++++ TEKS KAJIAN ++++

Baca berita dengan sedikit iklan, klik di sini

Buku

Dari Grafomania hingga Kelamin

Sebuah novel terkemuka karya Milan Kundera diterjemahkan dengan bahasa yang harfiah. Inilah sebuah novel anti-novel dengan lelucon kelamin yang punya hikmah politik.

3 September 2000 | 00.00 WIB

Image of Tempo
Perbesar

Baca berita dengan sedikit iklan, klik di sini

KITAB LUPA DAN GELAK TAWA
(The Book of Laughter and Forgetting)
Penulis :Milan Kundera
Penerjemah :Marfaizon Pangai
Penerbit :Bentang, 2000

INI adalah sebuah novel Kundera yang sangat terkenal. Karya aslinya, berjudul The Book of Laughter and Forgetting, telah beredar sejak 1978, dan Goenawan Mohamad serta lingkaran Komunitas Utan Kayu, misalnya dalam tulisan-tulisan di jurnal Kalam, sudah sering mengutipnya pada awal 1990-an.

Terjemahannya yang terbit pada tahun 2000 ini patut dirayakan, meski mutu penerjemahannya adalah sebuah diskusi pada lapis yang berbeda. Sesungguhnya, karya semacam ini akan memperkaya bahasa Indonesia, karena banyak hal yang "tak terpikirkan" dalam bahasa Indonesia yang harus diupayakan padanannya. Karya ini juga memperkaya khazanah sastra dan pengetahuan umum kita.

Dalam novel ini, Kundera membedah obsesi masyarakat Barat untuk menulis buku sebagai sebuah penyakit. Penyakit itu bernama "grafomania". Seorang "grafomaniak", menurut Kundera, bukanlah seorang gadis yang menulis surat cinta empat kali sehari. Itu hanya seorang gadis yang sedang jatuh cinta. Tapi, teman Kundera yang memfotokopi surat-surat cintanya dengan harapan akan diterbitkan adalah seorang grafomaniak.

++++

> _TUGAS 1_:
Salin bagian resensi novel Kundera di antara "3 September 2000" dan "Laughter and Forgetting)", termasuk kedua batas itu, tanpa mengubah apa pun.
> _TUGAS 2_:
Teruskan resensi novel Kundera dari titik teks itu berhenti.
Entri-entri setelah ini tidak ada hubungannya dengan resensi novel Kundera.

++++ CUPLIKAN ENTRI ++++

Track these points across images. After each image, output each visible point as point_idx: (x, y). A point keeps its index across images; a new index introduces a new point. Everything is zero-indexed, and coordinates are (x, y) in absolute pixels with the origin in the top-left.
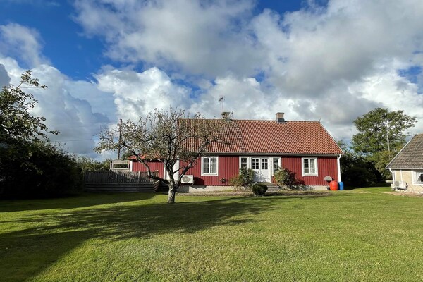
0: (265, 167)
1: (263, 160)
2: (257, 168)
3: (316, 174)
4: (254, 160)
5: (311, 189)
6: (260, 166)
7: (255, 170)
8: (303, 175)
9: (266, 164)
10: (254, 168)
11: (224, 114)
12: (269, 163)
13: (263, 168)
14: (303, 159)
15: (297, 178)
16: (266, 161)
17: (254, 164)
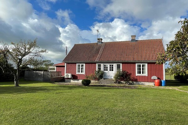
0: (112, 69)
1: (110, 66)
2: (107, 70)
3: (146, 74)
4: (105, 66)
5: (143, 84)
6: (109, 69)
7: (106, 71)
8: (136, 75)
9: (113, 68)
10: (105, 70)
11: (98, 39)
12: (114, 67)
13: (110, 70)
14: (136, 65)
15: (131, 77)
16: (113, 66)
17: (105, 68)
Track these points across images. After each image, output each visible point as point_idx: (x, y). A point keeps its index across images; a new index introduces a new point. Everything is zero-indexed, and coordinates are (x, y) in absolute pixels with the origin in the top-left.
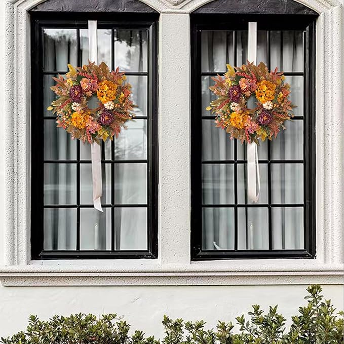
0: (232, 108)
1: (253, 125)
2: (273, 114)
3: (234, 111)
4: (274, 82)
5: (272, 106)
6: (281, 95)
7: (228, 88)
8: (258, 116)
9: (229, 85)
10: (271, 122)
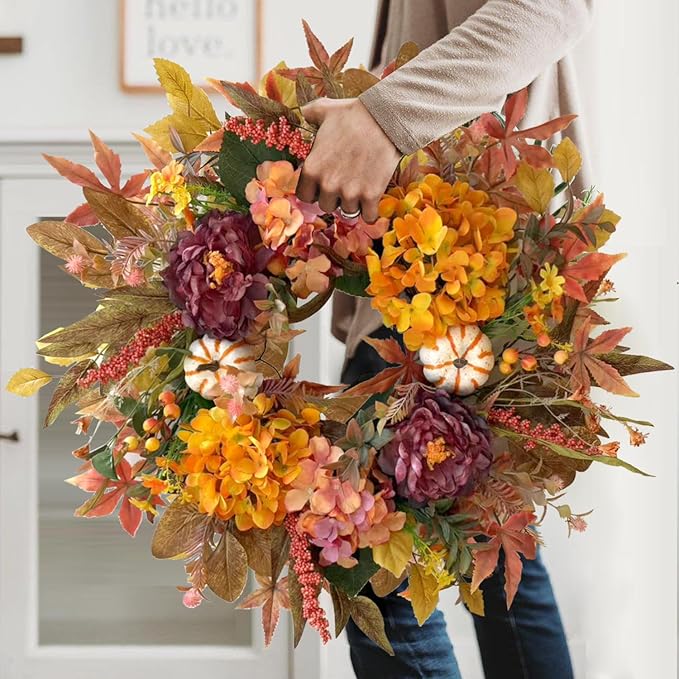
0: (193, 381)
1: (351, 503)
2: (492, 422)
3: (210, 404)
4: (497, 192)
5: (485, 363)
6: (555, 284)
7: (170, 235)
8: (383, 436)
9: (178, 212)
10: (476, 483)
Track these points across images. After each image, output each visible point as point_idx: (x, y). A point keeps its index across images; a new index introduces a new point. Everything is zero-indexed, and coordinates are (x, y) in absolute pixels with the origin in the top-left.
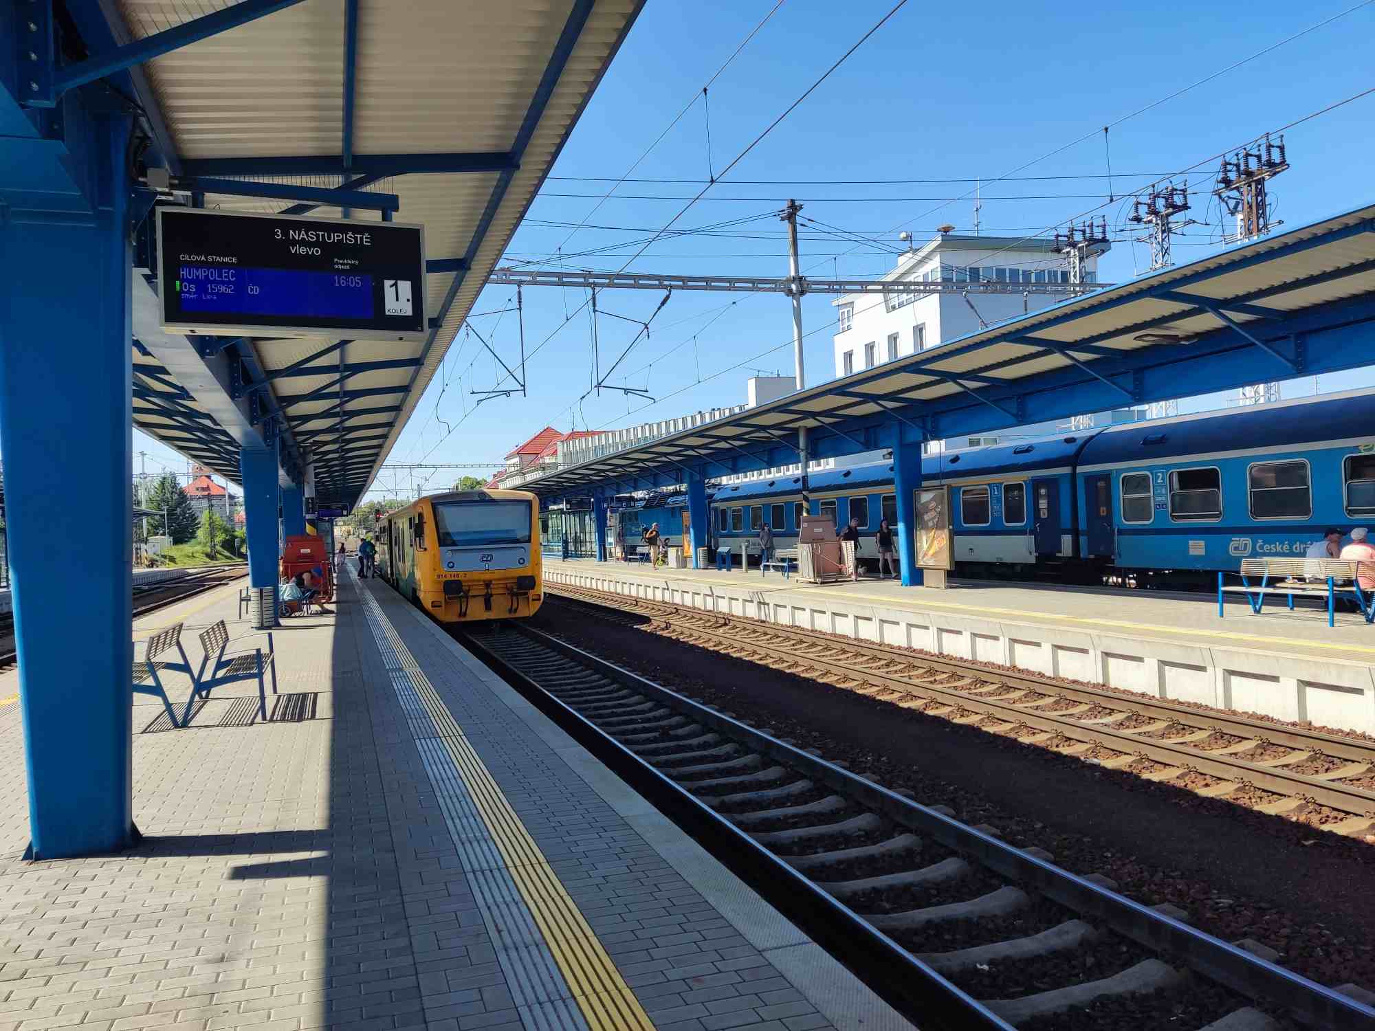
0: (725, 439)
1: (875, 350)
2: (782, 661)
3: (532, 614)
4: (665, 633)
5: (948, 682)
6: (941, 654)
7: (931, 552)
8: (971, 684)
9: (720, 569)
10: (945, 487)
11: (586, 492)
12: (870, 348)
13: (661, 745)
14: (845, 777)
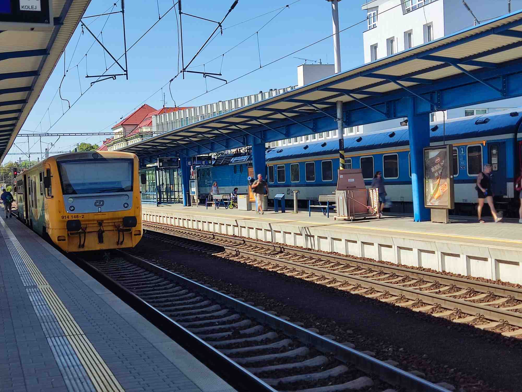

++++
++++ CUPLIKAN ENTRI ++++

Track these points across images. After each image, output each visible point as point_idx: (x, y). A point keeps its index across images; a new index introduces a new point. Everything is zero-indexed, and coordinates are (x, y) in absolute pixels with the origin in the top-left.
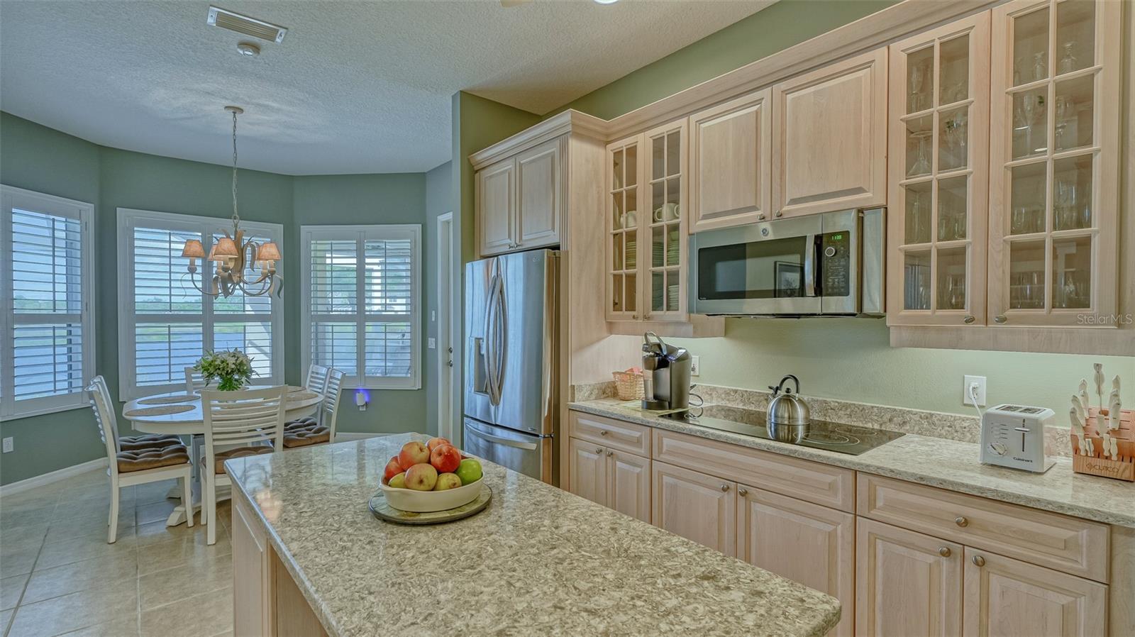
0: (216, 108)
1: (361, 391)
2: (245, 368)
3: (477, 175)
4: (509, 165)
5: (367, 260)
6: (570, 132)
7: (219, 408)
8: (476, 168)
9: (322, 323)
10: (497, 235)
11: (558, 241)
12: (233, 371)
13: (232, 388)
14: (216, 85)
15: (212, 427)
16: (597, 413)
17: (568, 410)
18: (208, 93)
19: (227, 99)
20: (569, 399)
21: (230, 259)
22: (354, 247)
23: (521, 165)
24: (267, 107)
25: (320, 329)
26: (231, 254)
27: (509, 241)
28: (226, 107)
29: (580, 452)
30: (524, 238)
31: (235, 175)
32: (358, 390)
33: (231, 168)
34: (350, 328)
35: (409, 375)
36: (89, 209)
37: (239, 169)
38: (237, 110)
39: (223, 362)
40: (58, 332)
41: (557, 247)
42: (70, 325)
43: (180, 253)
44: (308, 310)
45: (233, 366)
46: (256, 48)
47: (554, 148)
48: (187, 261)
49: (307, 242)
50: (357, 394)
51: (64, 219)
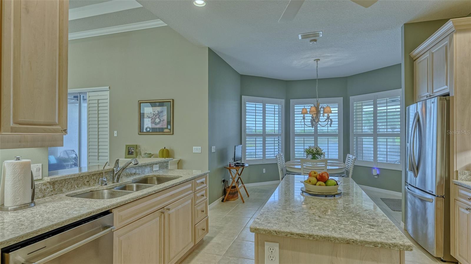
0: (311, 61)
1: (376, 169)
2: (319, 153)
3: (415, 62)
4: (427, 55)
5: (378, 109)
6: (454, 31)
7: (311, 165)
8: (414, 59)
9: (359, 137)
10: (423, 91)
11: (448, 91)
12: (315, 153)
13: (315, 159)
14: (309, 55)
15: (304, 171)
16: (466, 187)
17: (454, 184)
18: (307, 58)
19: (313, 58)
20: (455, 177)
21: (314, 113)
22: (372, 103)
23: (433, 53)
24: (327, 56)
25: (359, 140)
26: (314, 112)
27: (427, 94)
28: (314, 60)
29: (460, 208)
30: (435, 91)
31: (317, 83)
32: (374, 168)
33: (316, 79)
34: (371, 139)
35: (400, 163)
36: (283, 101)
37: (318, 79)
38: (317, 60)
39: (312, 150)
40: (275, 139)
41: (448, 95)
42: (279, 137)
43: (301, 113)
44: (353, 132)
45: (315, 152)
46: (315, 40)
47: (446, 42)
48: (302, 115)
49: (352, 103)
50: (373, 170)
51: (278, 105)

++++
++++ CUPLIKAN ENTRI ++++

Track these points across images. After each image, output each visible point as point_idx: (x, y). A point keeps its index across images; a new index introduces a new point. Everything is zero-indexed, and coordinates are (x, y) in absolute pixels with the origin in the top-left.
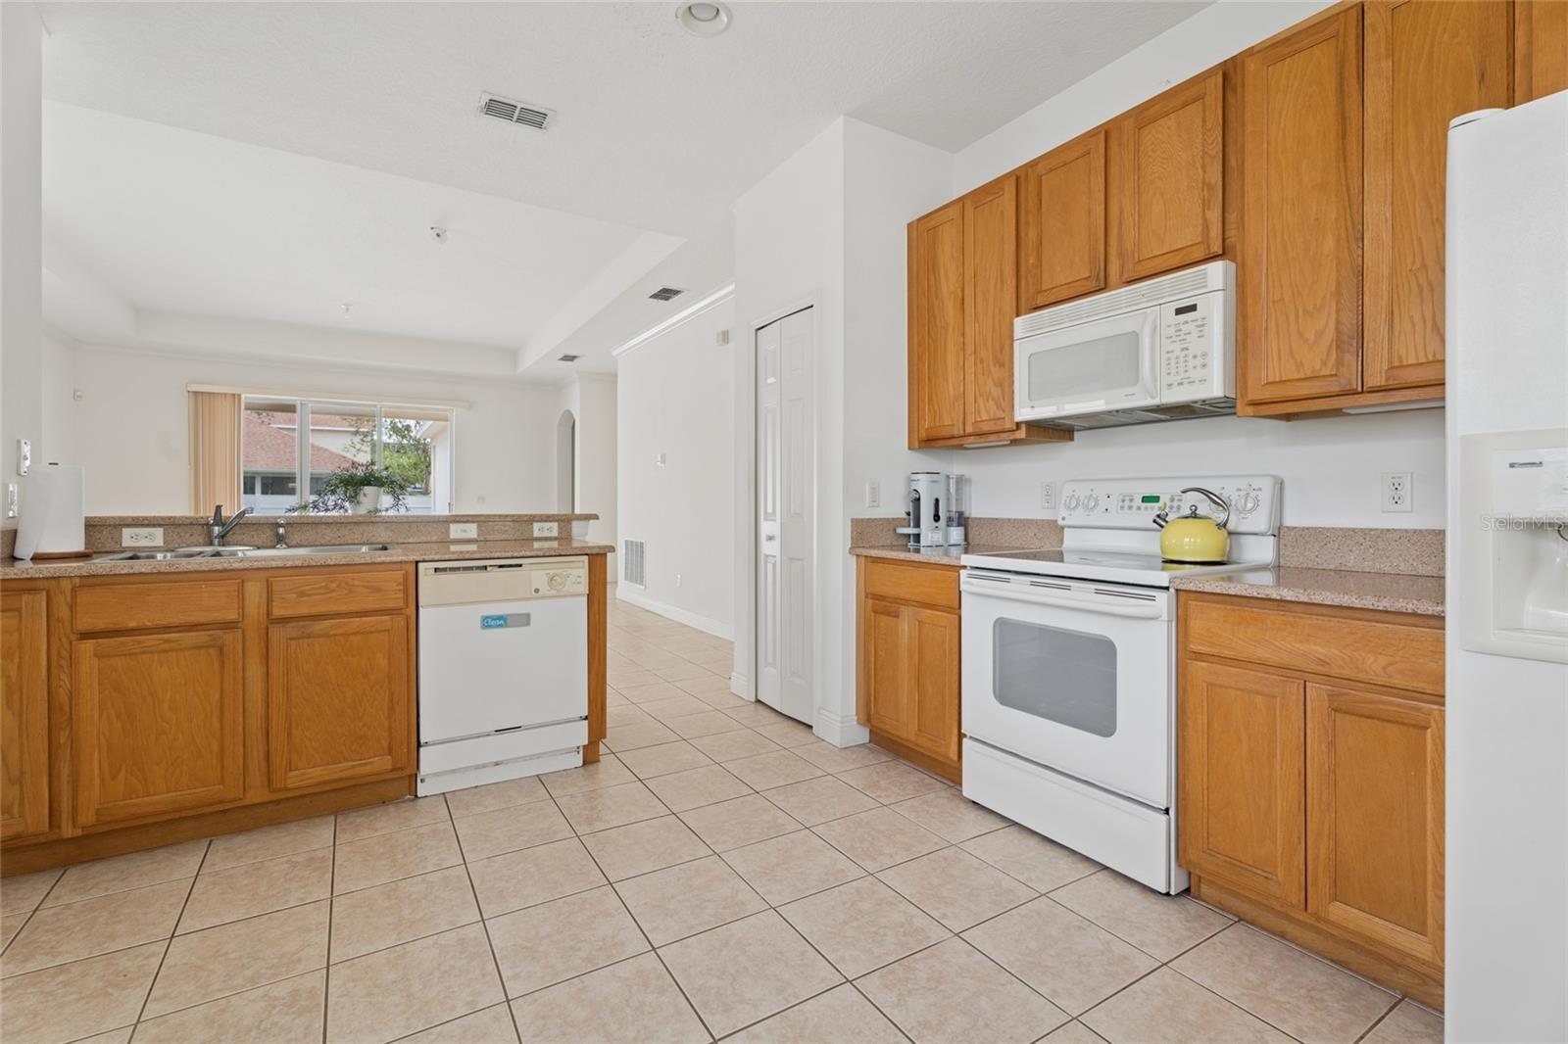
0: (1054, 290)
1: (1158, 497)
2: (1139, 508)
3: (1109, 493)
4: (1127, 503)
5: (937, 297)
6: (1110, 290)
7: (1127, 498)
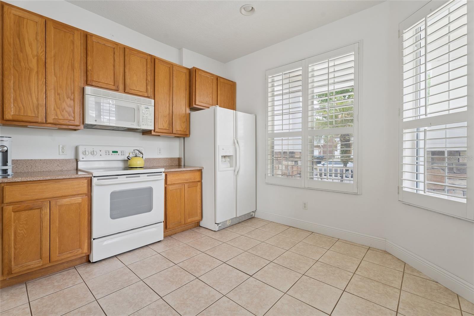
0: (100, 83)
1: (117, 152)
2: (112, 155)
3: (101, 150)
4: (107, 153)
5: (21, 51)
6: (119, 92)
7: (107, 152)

++++

> _JAWABAN ANDA 1_:
3 September 2000 | 00.00 WIB

Image of Tempo
Perbesar

Baca berita dengan sedikit iklan, klik di sini

KITAB LUPA DAN GELAK TAWA
(The Book of Laughter and Forgetting)

> _JAWABAN ANDA 2_:
Obsesi menulis buku, obsesi untuk dibaca, atau grafomania ini mewabah jika suatu masyarakat mampu menyediakan beberapa perangkat, antara lain: pertama, tingkat kesejahteraan umum yang cukup tinggi untuk memungkinkan orang mencurahkan tenaganya bagi kegiatan yang tak bermanfaat; kedua, meningkatnya individualisme yang membawa kehampaan; tiga, tiadanya perubahan sosial penting yang radikal dalam suatu bangsa. Uraian seperti ini seperti meruntuhkan alasan Kundera sendiri untuk menulis novel itu. "Alasan kita menulis buku ini adalah bahwa anak-anak kita tak peduli," ungkap Kundera. Goethe, beberapa tokoh dalam novel ini, para politisi, dan bahkan Milan Kundera sendiri ingin menjadi penulis karena "…setiap orang sulit menerima kenyataan bahwa ia akan lenyap tak terdengar…, dan tak dihiraukan…, dan setiap orang ingin mengubah dirinya menjadi alam kata-kata sebelum terlambat".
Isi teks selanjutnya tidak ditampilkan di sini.